The `pop( )` function is used to get the remove that particular element and this removed element can be assigned to a new variable. But remember only the value is stored and not the key. Because the is just a index value.

In [30]:
val = a1.pop('Four')
print(a1)
print("Removed",val)

{'One': 1, 'Two': 2, 'Three': 3, 'Five': 5}
Removed 4


# When to use Dictionaries vs Lists

The choice of whether to store data in a list or dictionary (or set) may seem a bit arbitrary at times. Here is a brief summary of some of the pros and cons of these:

* Finding elements in a set vs a list:  `x in C` is valid whether the collection `C` is a list, set or dictonary. However computationally for large collections this is much slower with lists than sets or dictionaries. On the other hand if all items are indexed by an integer than `x[45672]` is much faster to look up if x is a list than if it is a dictionary.
* If all your items are indexed by integers but with some indices unused you could use lists and assign some dummy value (e.g. "") whenever there is no corresponding item. For very sparse collections this could consume significant additional memory compared to a dictionary. On the other hand if most values are present, then storing the indices explicitly (as is done in a dictionary) could consume significant additional memory compared to the list representation.



In [None]:
import time
bigList = [i for i in range(0,100000)]
bigSet = set(bigList)
start = time.clock()  # how long to find the last number out of 10,000 items?
99999 in bigList
print("List lookup time: %.6f ms" % (1000*(time.clock()-start)))
start = time.clock()
99999 in bigSet
print("Set lookup time:  %.6f ms" % (1000*(time.clock()-start)))

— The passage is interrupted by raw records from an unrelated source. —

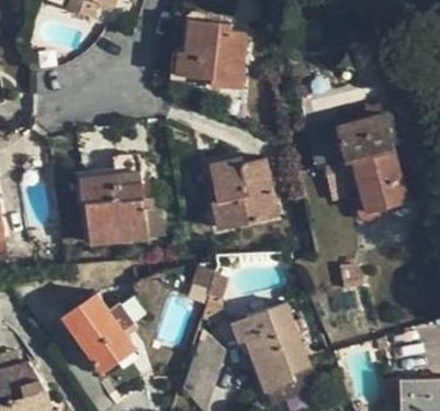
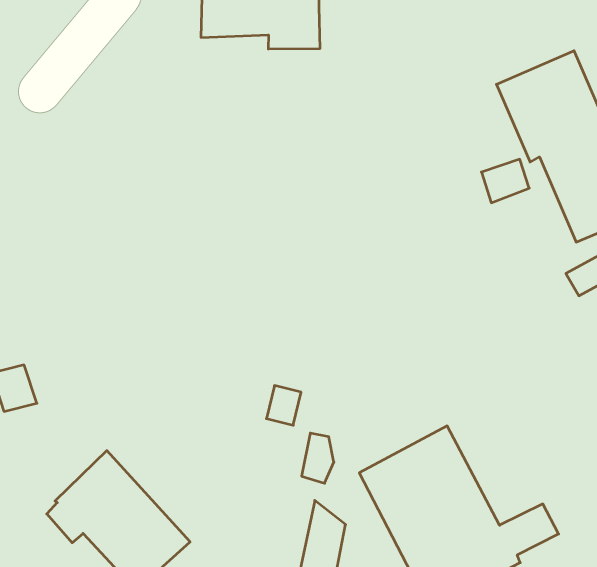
building: [210,156,278,229] -> none
building: [80,171,165,243] -> none

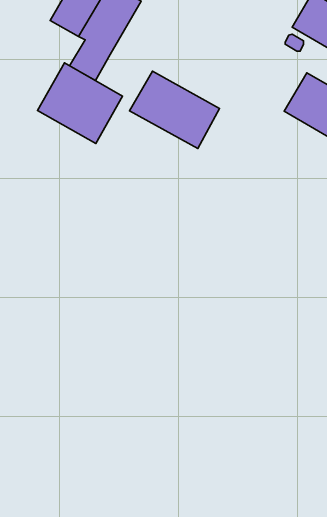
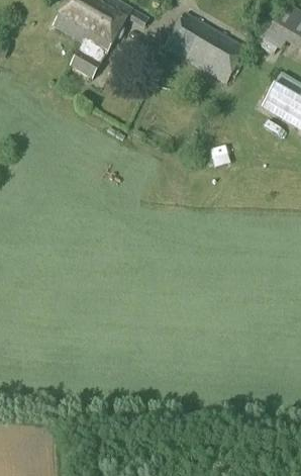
building: [38,63,123,144] -> none
building: [130,71,219,148] -> [165,12,244,81]

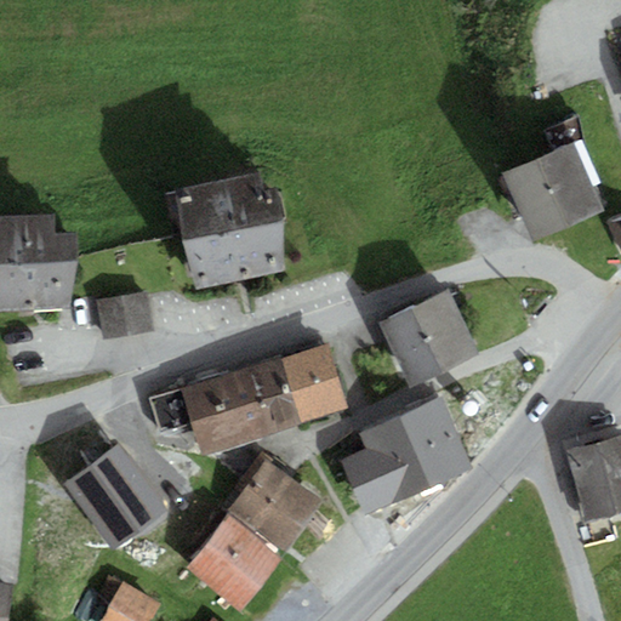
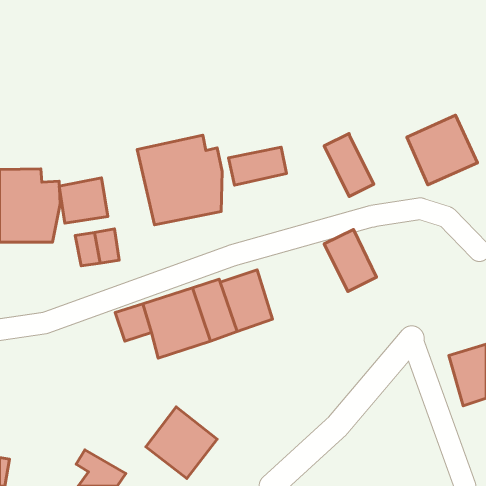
building: none -> [228,147,287,185]
building: none -> [59,178,108,223]
building: [380,307,443,387] -> [324,134,374,196]
building: [340,399,469,513] -> none
building: [62,445,167,552] -> none
building: [226,461,318,551] -> none

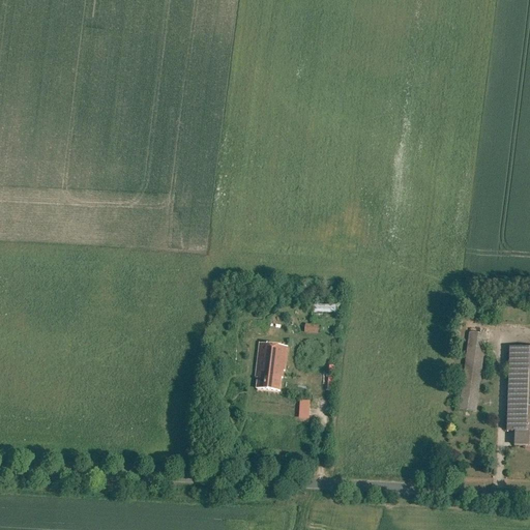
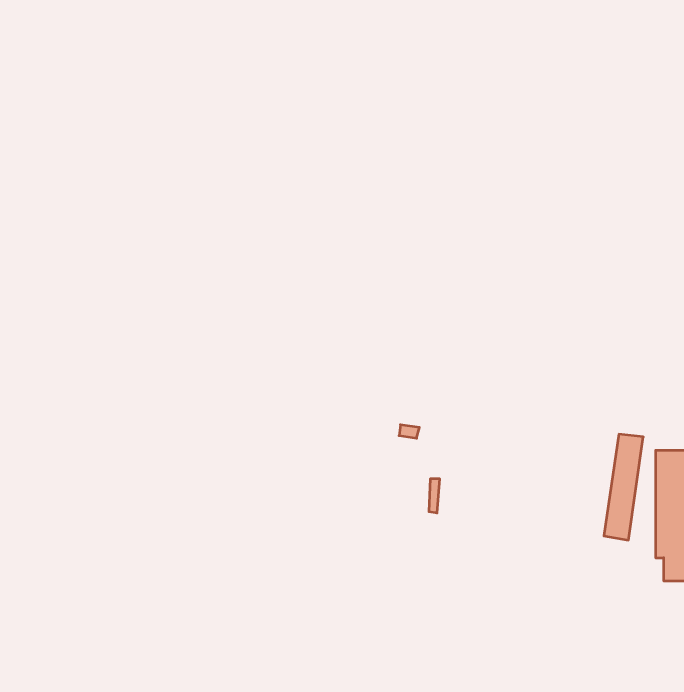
building: [253,341,287,388] -> none

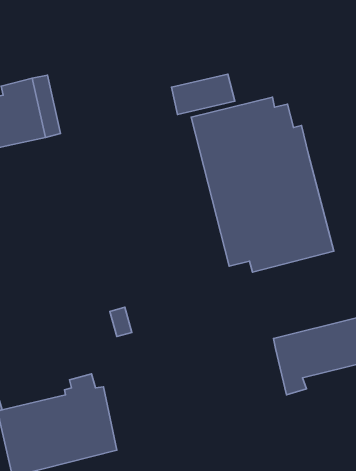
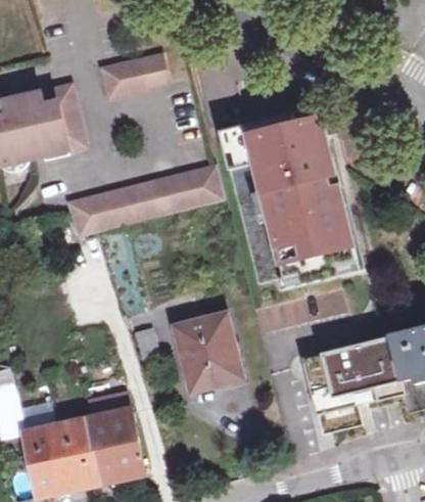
building: [171,74,235,114] -> [107,58,172,99]
building: none -> [70,171,225,237]
building: none -> [177,311,240,385]

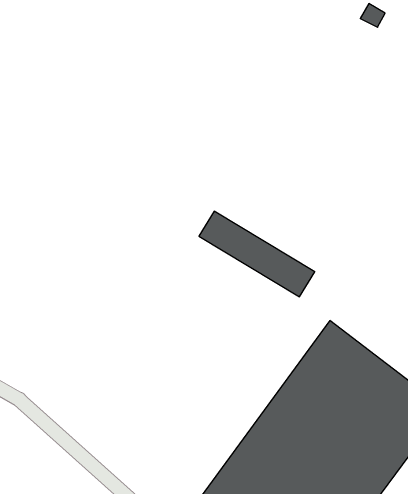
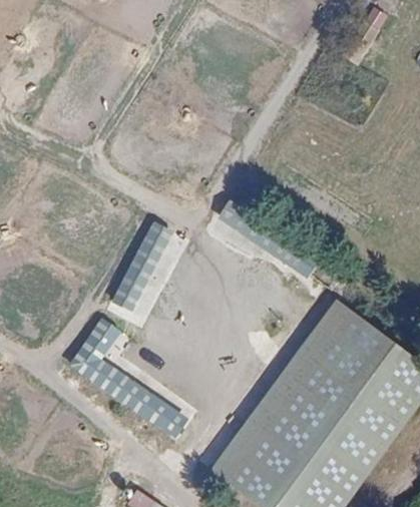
building: none -> [112,220,176,322]
building: none -> [65,317,188,439]

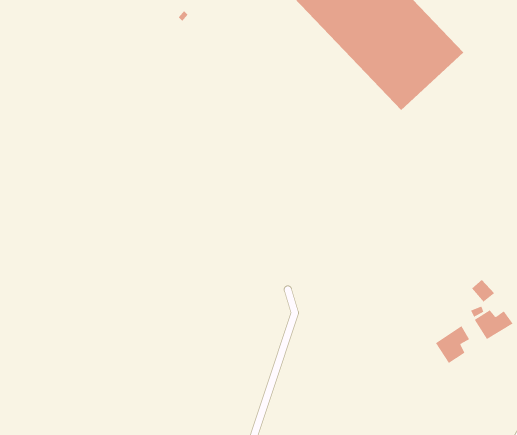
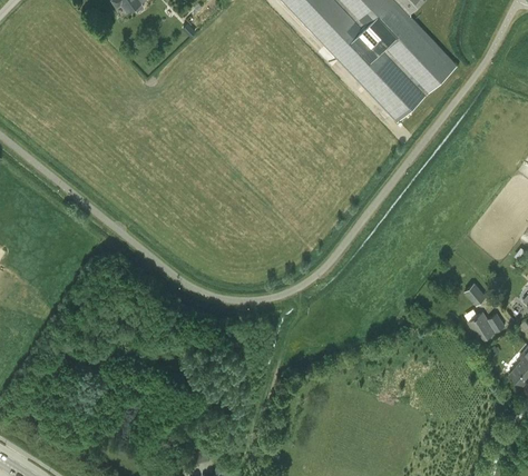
building: [435,325,470,364] -> none

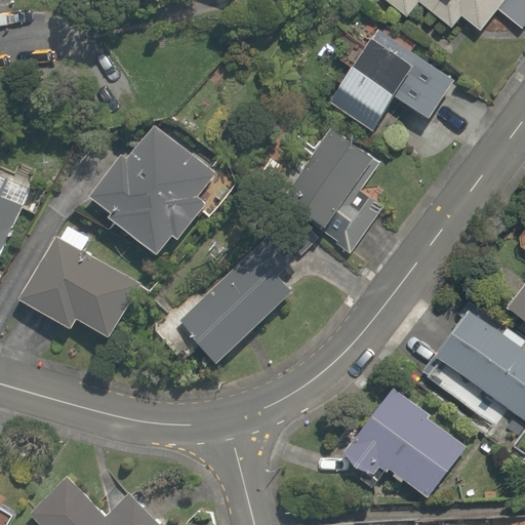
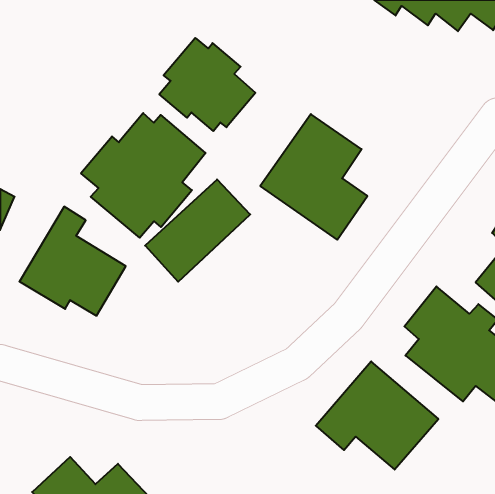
building: [324,24,454,132] -> none
building: none -> [159,38,255,131]
building: [181,253,292,361] -> [145,179,250,282]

List lookup time: 3.775000 ms
Set lookup time:  0.224000 ms


  after removing the cwd from sys.path.
  
  import sys
  if __name__ == '__main__':


## Exercises

1. Create a dictionary of integer values, then write a script to sort (ascending and descending) this dictionary by value.

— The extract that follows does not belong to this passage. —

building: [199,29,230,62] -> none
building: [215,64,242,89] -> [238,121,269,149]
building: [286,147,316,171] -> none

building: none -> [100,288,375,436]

2. Combine these two list into a dictionary:
```python
keys = ['Ten', 'Twenty', 'Thirty']
values = [10, 20, 30]
```
3. Merge these two dictionaries to one dictionary:
```python
dictA = {'Ten': 10, 'Twenty': 20, 'Thirty': 30}
dictB = {'Thirty': 30, 'Fourty': 40, 'Fifty': 50}
``` 

4. Please access the value of key `history` from the below `sample_dict`, then replace the value of key `history` by `100`
```python
sample_dict = { 
   "class":{ 
      "student":{ 
         "name":"Mike",
         "marks":{ 
            "physics":70,
            "history":80
                }
            }
        }
    }
```

5. Write a Python script to check if a given key already exists in a dictionary or not.

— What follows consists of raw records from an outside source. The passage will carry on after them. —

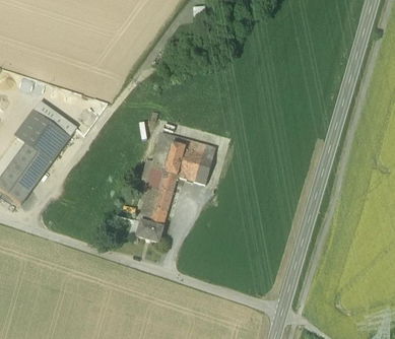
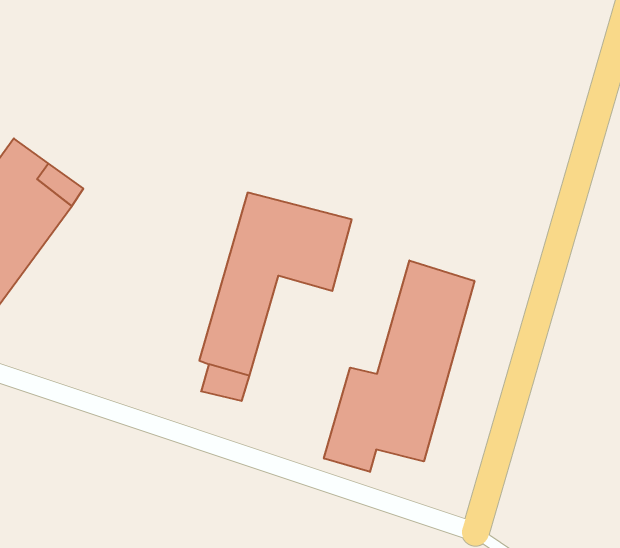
building: none -> [324,260,474,472]

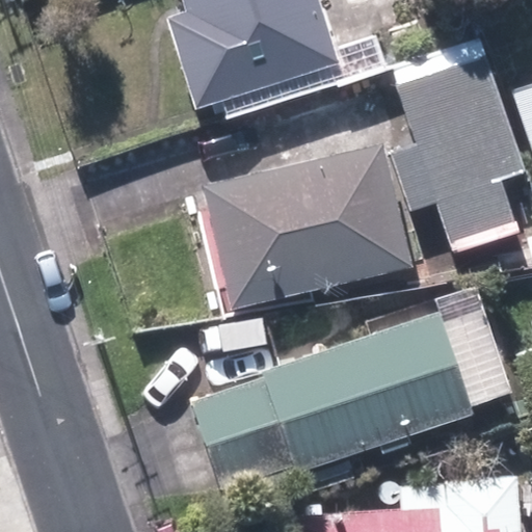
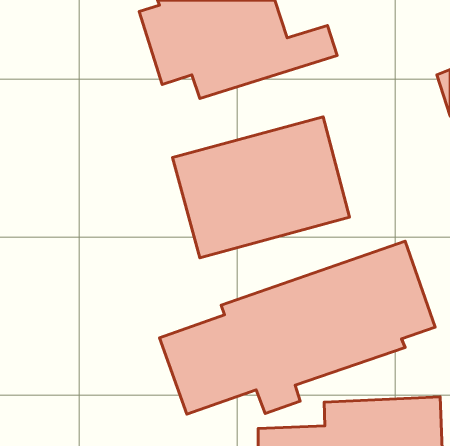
building: [391,55,525,257] -> none

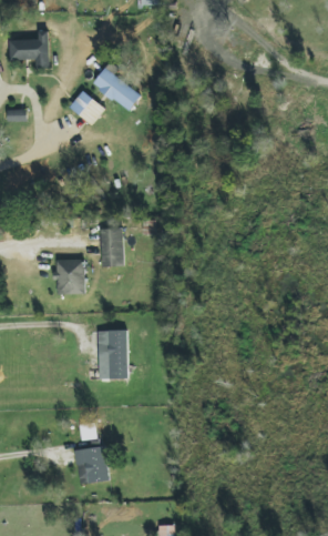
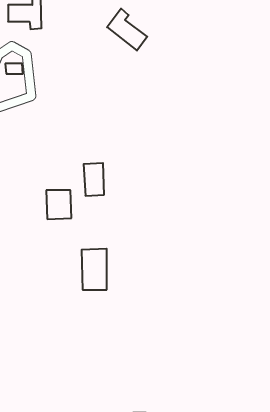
building: [93,61,141,111] -> [107,9,147,51]
building: [70,90,105,124] -> none
building: [75,446,109,484] -> none

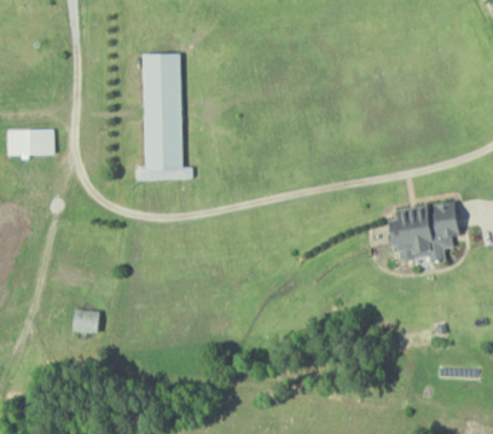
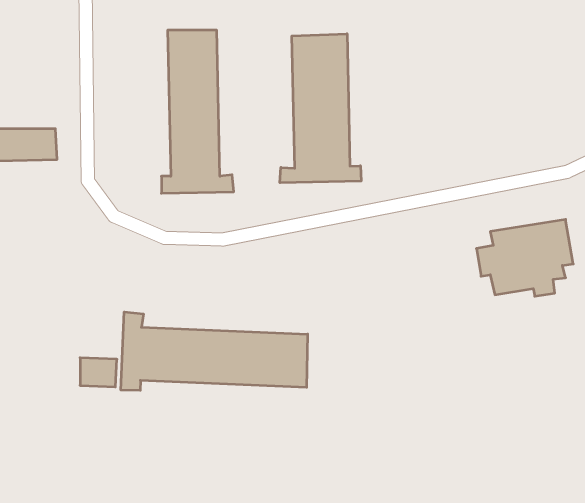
building: none -> [280,34,361,183]
building: none -> [121,312,308,390]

6. Write a Python script to print a dictionary where the keys are numbers between 1 and 15 (both included) and the values are square of keys. </br>
Sample Dictionary
`{1: 1, 2: 4, 3: 9, 4: 16, 5: 25, 6: 36, 7: 49, 8: 64, 9: 81, 10: 100, 11: 121, 12: 144, 13: 169, 14: 196, 15: 225}`

7. Given the following dictionary: 
```python
inventory = {
    'gold' : 500,
    'pouch' : ['flint', 'twine', 'gemstone'],
    'backpack' : ['xylophone','dagger', 'bedroll','bread loaf']
}
```
Try to do the followings:
- Add a key to inventory called `pocket`.
- Set the value of `pocket` to be a list consisting of the strings `seashell`, `strange berry`, and `lint`.
- `.sort()` the items in the list stored under the `backpack` key.
- Then `.remove('dagger')` from the list of items stored under the `backpack` key.
- Add 50 to the number stored under the `gold` key.